Michael didn’t see the point. “Revelation is coming,” he said. God would soon judge us, and there was no reason to extend our lives through space exploration.

Another harvester, Samuel, agreed. He had traveled to Israel to study the Book of Revelation — the final book in the Protestant Bible — and had concluded that the end times were indeed coming.

So ingrained were such ideas that it became impossible for me to enter the world of the harvesters fully without contending with the idea of an apocalypse. But over time, I began to suspect that, at least for these men, the end-times fantasies weren’t solely about “city people” getting their comeuppance.

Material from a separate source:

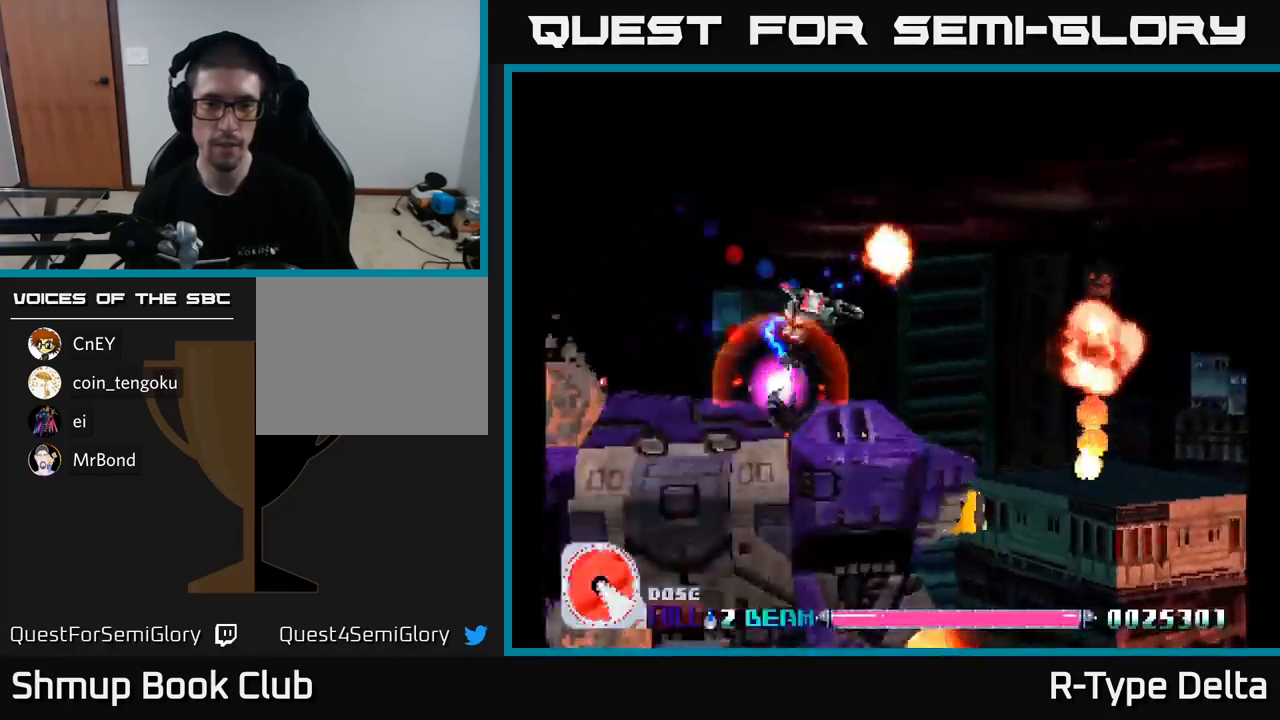
{"buttons": ["X", "DPAD_DOWN", "DPAD_RIGHT"], "right_stick": "center", "events": [[67, "DPAD_LEFT", "down"], [134, "DPAD_DOWN", "up"], [184, "DPAD_UP", "down"], [200, "DPAD_LEFT", "up"], [217, "DPAD_RIGHT", "down"], [334, "DPAD_UP", "up"], [500, "DPAD_DOWN", "down"]]}
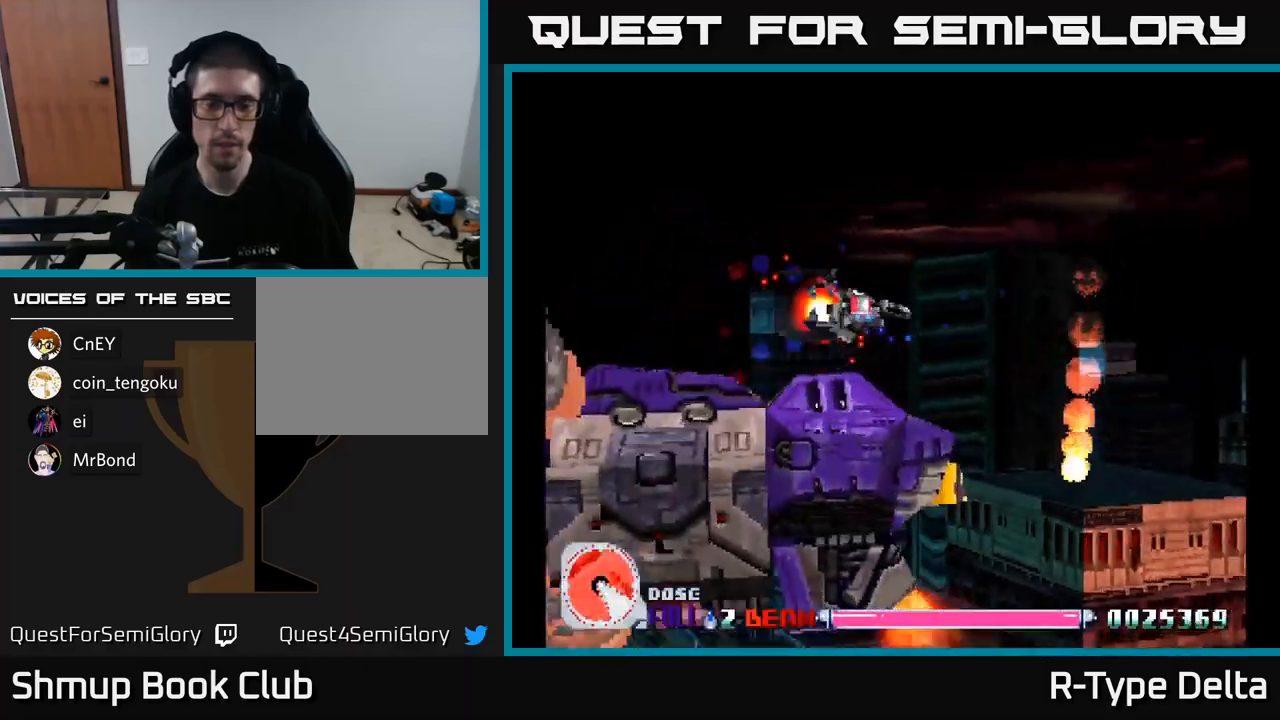
{"buttons": ["X", "DPAD_DOWN", "DPAD_RIGHT"], "right_stick": "center", "events": [[117, "DPAD_DOWN", "up"], [300, "DPAD_DOWN", "down"]]}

“People don’t understand how much heart and soul goes into farming,” Amos said to me sorrowfully on more than one occasion. He wanted city dwellers to know that his work mattered. He, like the other harvesters, wanted to be seen.

That summer, I spent more time with the Bible than I ever had. I reread Revelation, which indeed contains quite a lot about precisely how the world would end. But one thing is often left out when Revelation is discussed: At the end of the world, things aren’t completely destroyed. There are no farms, but there is a city. The tree of life, not seen since Genesis, stands in the middle of this city and — like some replicator from “Star Trek” — makes enough food so people will never go hungry.

I sometimes asked the farmers about the implications of all of us ending up in a city, the place many of them regarded with such suspicion. Samuel, who had read Revelation so carefully, said, “She’s right,” and offered nothing more.

Back on the phone just days ago, Eric and I reminisced about these conversations. He said he has been staying at home with his family and attending church over the Internet. But come April 15, he will begin planting corn on his own farmland. The first week of May, he will drive out to Texas with his crew to start the wheat harvest. “This is the real deal,” he said of the virus. But quarantine or no, the grain won’t wait and will need to be taken from the field. “I had hoped this would bring us together.”

“It still might,” I said. “We kind of have no choice.”

Marie Mutsuki Mockett is the author of the book “American Harvest: God, Country, and Farming in the Heartland,” out now from Graywolf Press.